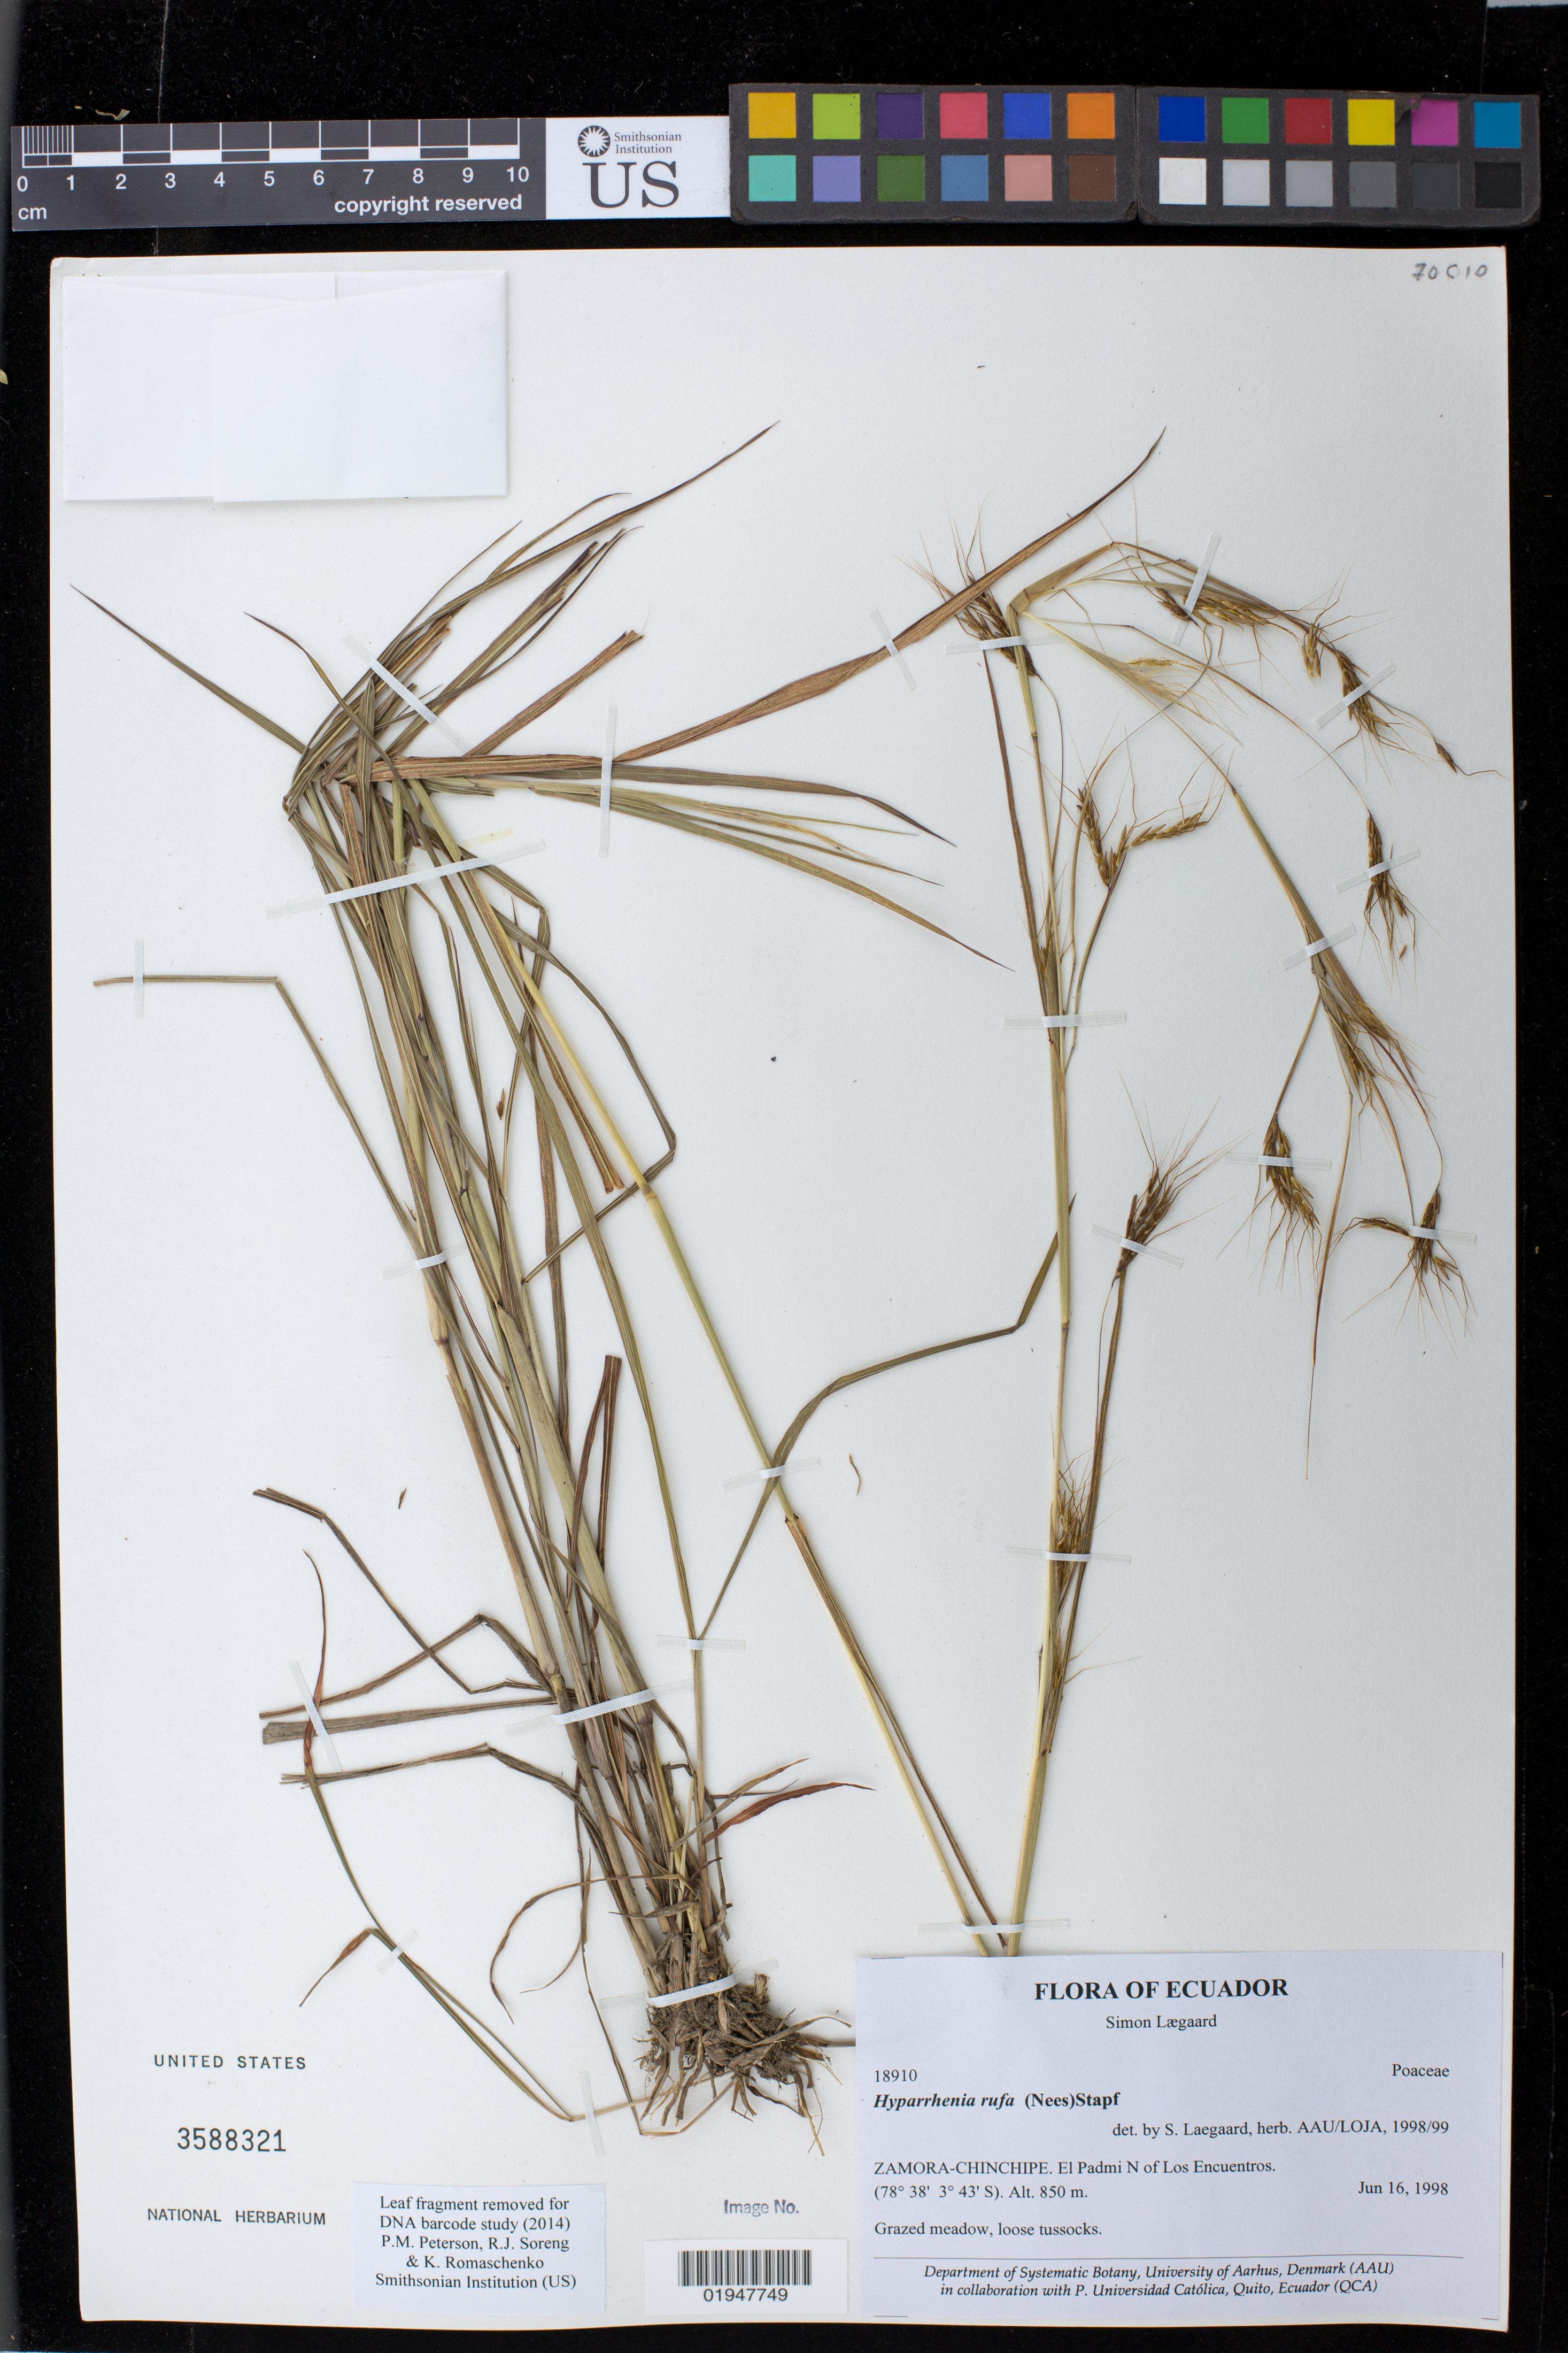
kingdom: Plantae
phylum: Tracheophyta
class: Liliopsida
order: Poales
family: Poaceae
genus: Hyparrhenia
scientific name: Hyparrhenia rufa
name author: (Nees) Stapf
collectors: S. Lægaard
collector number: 18910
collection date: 1998-06-16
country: Ecuador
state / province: Zamora-Chinchipe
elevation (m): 850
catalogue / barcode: US 3588321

§ **TASK**
Please copy every row above word for word, leaving out the pictures.

§ **ANSWER**
kingdom: Plantae
phylum: Tracheophyta
class: Liliopsida
order: Poales
family: Poaceae
genus: Hyparrhenia
scientific name: Hyparrhenia rufa
name author: (Nees) Stapf
collectors: S. Lægaard
collector number: 18910
collection date: 1998-06-16
country: Ecuador
state / province: Zamora-Chinchipe
elevation (m): 850
catalogue / barcode: US 3588321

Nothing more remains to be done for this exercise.